Fahn S
Dystonia Clinical Research Center, Department of Neurology, Columbia University College of Physicians & Surgeons, Neurological Institute of New York, Columbia-Presbyterian Medical Center, New York, NY, USA.
Int J Neurol. 1991;25-26:70-80.
The controversy regarding the mode of inheritance of idiopathic torsion dystonia in the Ashkenazi Jewish population has been resolved. At one time it was believed to be inherited as an autosomal recessive disorder. But recent studies, including a prospective, systematic, blinded analysis of the first- and second-degree relatives of 43 probands with age at onset less than 28 years found the disorder to be inherited in an autosomal dominant manner with a penetrance of approximately 0.30. Linkage analysis of Ashkenazi Jewish families with multiple affected members revealed that the gene for dystonia in this population is located in the q34 region of chromosome 9. This is the same region found to encode the dominant DYT1 gene for dystonia in a large non-Jewish family with a penetrance of about 0.70. It is likely that the disorder in these two ethnic populations may be caused by the same locus, and that the difference in penetrance may reflect different mutations operating in these two populations. We have found no evidence for genetic heterogeneity in the Ashkenazi Jewish families studied for linkage analysis, but there is at least one non-Jewish family with idiopathic torsion dystonia that is not linked to this region. Allelic association in 9q34 in the Ashkenazi Jewish population has narrowed the dystonia gene to a region of less than 2 cM.
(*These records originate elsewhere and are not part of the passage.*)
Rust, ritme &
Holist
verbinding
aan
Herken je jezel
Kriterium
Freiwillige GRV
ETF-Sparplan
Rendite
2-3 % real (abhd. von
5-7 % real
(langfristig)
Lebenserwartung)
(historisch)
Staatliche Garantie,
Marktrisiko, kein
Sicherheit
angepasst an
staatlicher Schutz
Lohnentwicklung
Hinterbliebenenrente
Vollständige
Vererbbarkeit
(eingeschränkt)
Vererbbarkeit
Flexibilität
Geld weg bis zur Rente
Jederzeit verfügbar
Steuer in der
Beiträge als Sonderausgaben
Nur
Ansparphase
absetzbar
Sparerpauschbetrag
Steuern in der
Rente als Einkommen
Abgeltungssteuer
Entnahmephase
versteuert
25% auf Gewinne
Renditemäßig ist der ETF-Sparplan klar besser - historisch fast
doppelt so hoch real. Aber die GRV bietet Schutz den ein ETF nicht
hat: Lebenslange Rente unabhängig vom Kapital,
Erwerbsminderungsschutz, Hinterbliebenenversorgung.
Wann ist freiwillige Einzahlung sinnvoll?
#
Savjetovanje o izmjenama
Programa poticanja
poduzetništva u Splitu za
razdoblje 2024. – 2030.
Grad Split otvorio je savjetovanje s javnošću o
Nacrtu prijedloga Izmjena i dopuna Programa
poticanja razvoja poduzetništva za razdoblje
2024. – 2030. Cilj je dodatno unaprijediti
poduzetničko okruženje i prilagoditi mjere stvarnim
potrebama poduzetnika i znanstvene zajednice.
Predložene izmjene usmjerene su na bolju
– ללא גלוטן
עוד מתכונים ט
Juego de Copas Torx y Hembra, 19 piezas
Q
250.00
关于阿什肯纳兹犹太人群中特发性扭转性肌张力障碍遗传模式的争议已经得到解决。曾经人们认为它是作为常染色体隐性疾病遗传的。但最近的研究,包括对43名发病年龄小于28岁的先证者的一级和二级亲属进行的前瞻性、系统性、盲法分析,发现该疾病是以常染色体显性方式遗传的,外显率约为0.30。对有多个患病成员的阿什肯纳兹犹太家庭进行的连锁分析表明,该人群中肌张力障碍的基因位于9号染色体的q34区域。在一个外显率约为0.70的大型非犹太家庭中,也发现同一区域编码显性的肌张力障碍DYT1基因。这两个种族人群中的疾病可能由同一基因座引起,外显率的差异可能反映了这两个人群中不同的突变情况。在我们研究进行连锁分析的阿什肯纳兹犹太家庭中,没有发现遗传异质性的证据,但至少有一个患有特发性扭转性肌张力障碍的非犹太家庭与该区域没有连锁关系。阿什肯纳兹犹太人群中9q34的等位基因关联已将肌张力障碍基因定位到一个小于2厘摩的区域。